I can stay, though, and prove that I can do better, but would it be worth it? Should I stay and find out if one more year would make a difference? Because, hey, this might be my year. I might be that late-bloomer and another year’s worth of experience might just do the trick.
Or should I leave and try my luck somewhere else? Leave, get another pencil-pushing job at a multinational company, and renounce the comfort of what has been my second home for the past few years (telltale sign of a workaholic, I am too aware)? Or, more radically, leave, and pursue an entirely new career? Like one that doesn’t involve numbers. You know, like writing. Now there’s a scary/exciting thought.
I know that this is not the worst predicament there is. Don’t get me wrong, I am extremely grateful to have a job in the first place. I’m fortunate enough that the pay is relatively good and the perks aren’t half-bad either. Considering that I am not the breadwinner of our family yet, I am not pressured to take a high-paying job here or abroad. On top of that, my family is incredibly supportive of every career decision I make. I’m unattached, so it’s really all on me. My freedom to choose cannot get any freer.
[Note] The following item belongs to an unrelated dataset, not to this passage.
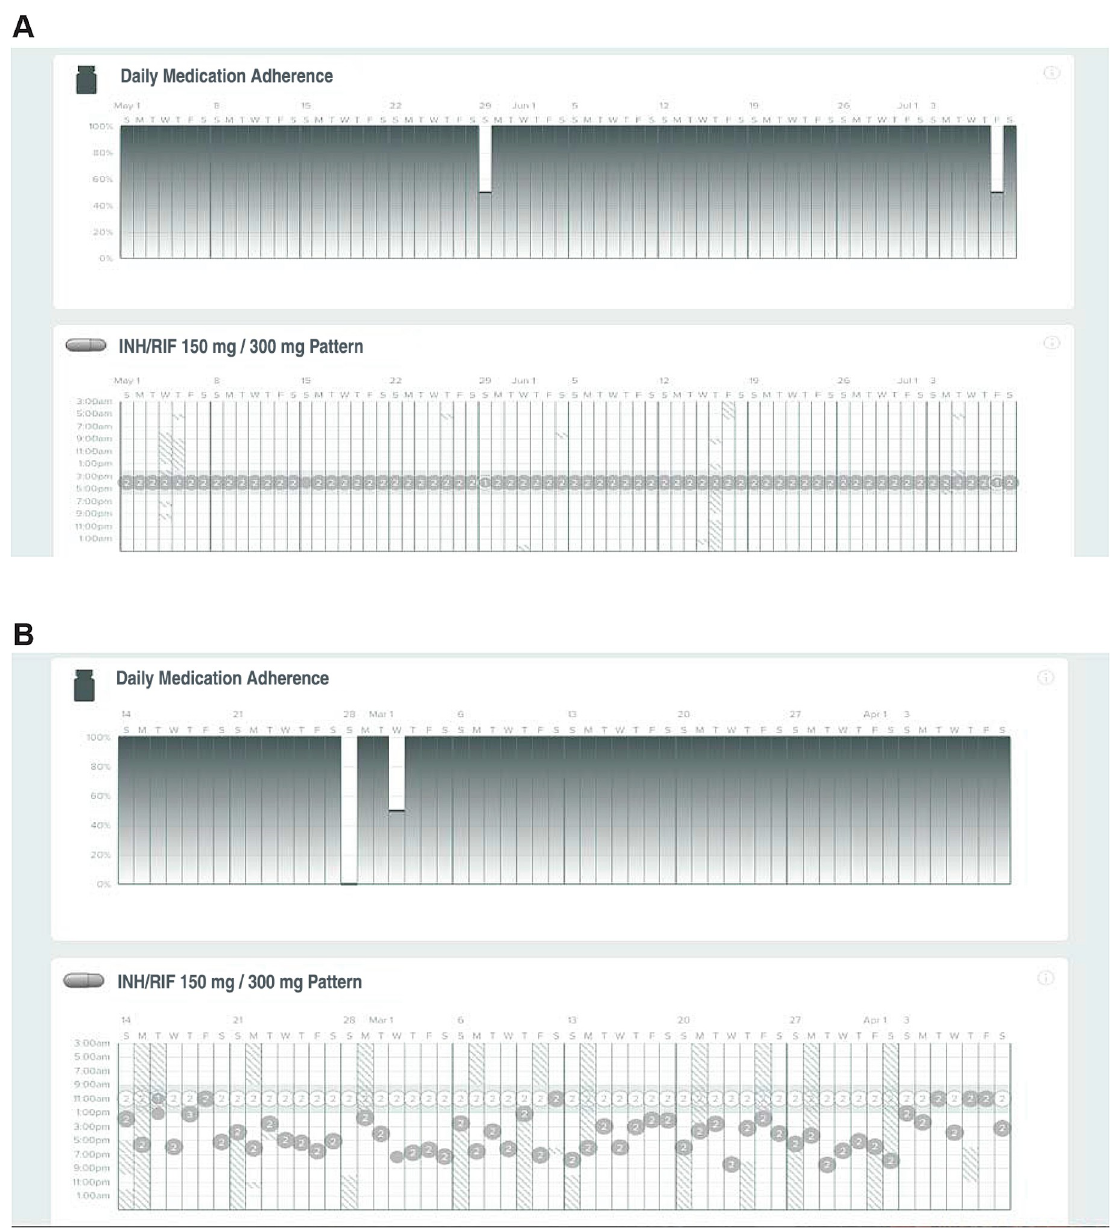
Fig 3. Longitudinal patterns of taking and timing adherence data of IS-Rifamate using WOT in two participants. The first participant has highly regular taking and timing adherence, in this case achieved by setting an alarm reminder. The second participant displays variable timing adherence, but taking adherence is maintained with WOT adherence support. INH, isoniazid; IS, ingestion sensor; IS-Rifamate, IS-enabled combination isoniazid 150 mg/rifampin 300 mg; RIF, rifampin; WOT, wirelessly observed therapy.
There is no wrong choice, really. This is the best part, and also the worst.
The future is so full of possibilities, and this makes life much more complicated because we are hard-pressed to choose just one.
As part of the so-called Generation Y, we were raised to believe that we can be anything we want to be, with the winning combination of talent, confidence and persistence. Now if only we know for sure what that “anything” is.
For the lost ones, this uncertainty manifests in a nagging feeling that we might not be where we are supposed to be. We optimistically hope that our next move will bring us one step closer to the future we had always dreamed of, but at the back of our minds we harbor the fear that we might be veering off from the course that would take us to the realization of our fullest potential. Because of this, we have programmed ourselves to make sure any change that we entertain is coupled with the courage to leap into the unknown and faith that the trials we are about to face will definitely be worth it, and that the experiences to be had would be better than the past we would leave behind.
So… Now what?
I am, for lack of a suitable word, stuck at a point where my life can go a dozen different directions. I have become the stereotypical twentysomething who’s lost and hasn’t figured it out yet. At this moment, what I wouldn’t give for a big red arrow pointing to the right way. Heck, I’d even settle for a “Danger” sign blocking the wrong direction.
It has come to the point that I envy those who knew straight up that they wanted to be doctors or lawyers. College life is extended for at least four more years. In other words, from the lost ones’ perspective, the timing of actually deciding a career path is delayed by the number of years spent in med school/law school. As I write these words, I realize that I’m nearing the end of that extension as well. Pressure, pressure, time is pressure.
In the meantime, I’m exploring all options available. Maybe I haven’t had that “Aha!” moment yet because out of the dozen doors opened, I’m meant to go through a window. Or maybe, even a secret passage. Ha!
I’m not entirely worried, though. I hear that this phase doesn’t last long and that one of these days, I will get the hang of this life business. I’m still waiting for God to gently nudge me toward the right direction. He has let me come this far without a major screw-up, and I’m quite sure that I’m going to end up exactly where I should be. Eventually.
Jenny Belle V. Rodis, 25, says she is still a senior audit associate at Isla Lipana & Co.